Three infant planets have been found orbiting a young star 330 light-years from Earth, in the constellation of Sagittarius.
Two independent teams of astronomers have uncovered convincing evidence that these three young planets are in orbit around an infant star known as HD 163296.
To discover these objects, astronomers used the Atacama Large Millimeter/submillimeter Array (ALMA) in Chile.
“We looked at the localized, small-scale motion of gas in a star’s protoplanetary disk. This entirely new approach could uncover some of the youngest planets in our galaxy, all thanks to the high-resolution images coming from ALMA,” said Richard Teague, an astronomer at the University of Michigan and principal author on one of the papers.

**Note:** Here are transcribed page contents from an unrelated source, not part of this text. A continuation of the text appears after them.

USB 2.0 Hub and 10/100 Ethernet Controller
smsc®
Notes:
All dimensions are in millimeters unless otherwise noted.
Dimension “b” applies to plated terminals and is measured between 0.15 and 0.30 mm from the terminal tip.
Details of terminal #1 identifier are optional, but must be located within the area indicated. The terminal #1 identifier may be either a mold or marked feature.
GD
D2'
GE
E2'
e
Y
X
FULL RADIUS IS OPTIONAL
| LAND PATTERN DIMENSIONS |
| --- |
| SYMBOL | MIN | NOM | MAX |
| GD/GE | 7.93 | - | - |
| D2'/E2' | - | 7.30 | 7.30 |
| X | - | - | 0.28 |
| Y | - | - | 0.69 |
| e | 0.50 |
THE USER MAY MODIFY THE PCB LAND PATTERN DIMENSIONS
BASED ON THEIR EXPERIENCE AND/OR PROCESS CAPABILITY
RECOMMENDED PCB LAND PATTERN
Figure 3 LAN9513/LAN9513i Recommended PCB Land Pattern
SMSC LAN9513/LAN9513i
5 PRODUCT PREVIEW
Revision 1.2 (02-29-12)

To make their respective discoveries, each team analyzed the data from various ALMA observations of the young star HD 163296. HD 163296 is about 4 million years old and located about 330 light-years from Earth in the direction of the constellation Sagittarius.
Molecules of CO naturally emit a very distinctive millimeter-wavelength light that ALMA can observe. Subtle changes in the wavelength of this light due to the Doppler effect provide a glimpse into the kinematics – or motion – of the gas in the disk.
If there were no planets, gas would move around a star in a very simple, predictable pattern known as Keplerian rotation.
“It would take a relatively massive object, like a planet, to create localized disturbances in this otherwise orderly motion,” said Christophe Pinte of Monash University in Australia and lead author on one of the two papers.
“Our new technique applies this principle to help us understand how planetary systems form.”
Although thousands of exoplanets have been found using the Kepler space telescope, which watches for the dips of light that they cause as they pass in front of their star, this kind of planetary objects like these protoplanets cannot be detected using those techniques.
Rather than focusing on the dust within the disk, which was clearly imaged in an earlier ALMA observation, the astronomers instead studied the distribution and motion of carbon monoxide (CO) gas throughout the disk.
ALMA’s fantastic resolution enabled the researchers to measure carbon monoxide’s velocity patterns throughout the disk.
“The precision is mind boggling,” said coauthor Til Birnstiel of the University Observatory of Munich. In a system where gas rotates at about 5 kilometers per second, ALMA detected velocity changes as small as a few meters per second.
“This allows us to find very small deviations from the expected normal rotation in a disk,” Teague said. Planets change the density of the gas near their orbits, which changes the gas’s pressure, inducing these corresponding changes in velocity.
“We compared the observations with computer models to show that the observed flows fit beautifully with predictions for the flow pattern around a newborn planet a few times the mass of Jupiter,” said coauthor Daniel Price of Monash University.
This new technique allows astronomers to more precisely estimate protoplanetary masses and is less likely to produce false positives. “We are now bringing ALMA front and center into the realm of planet detection,” said coauthor Ted Bergin of the University of Michigan.
“Oftentimes in science, ideas turn out not to work or assumptions turn out to be wrong. This is one of the cases where the results are much more exciting than what I had imagined,” Birnstiel said.
“These studies will also help us to understand how planets like those in our solar system were born,” said coauthor Francois Menard from Grenoble University in France.
Both teams will continue refining this method and will apply it to other disks, where they hope to better understand how atmospheres are formed and what elements and molecules are delivered to a planet at its birth.
Original story
These results are presented in a pair of papers appearing in the Astrophysical Journal Letters.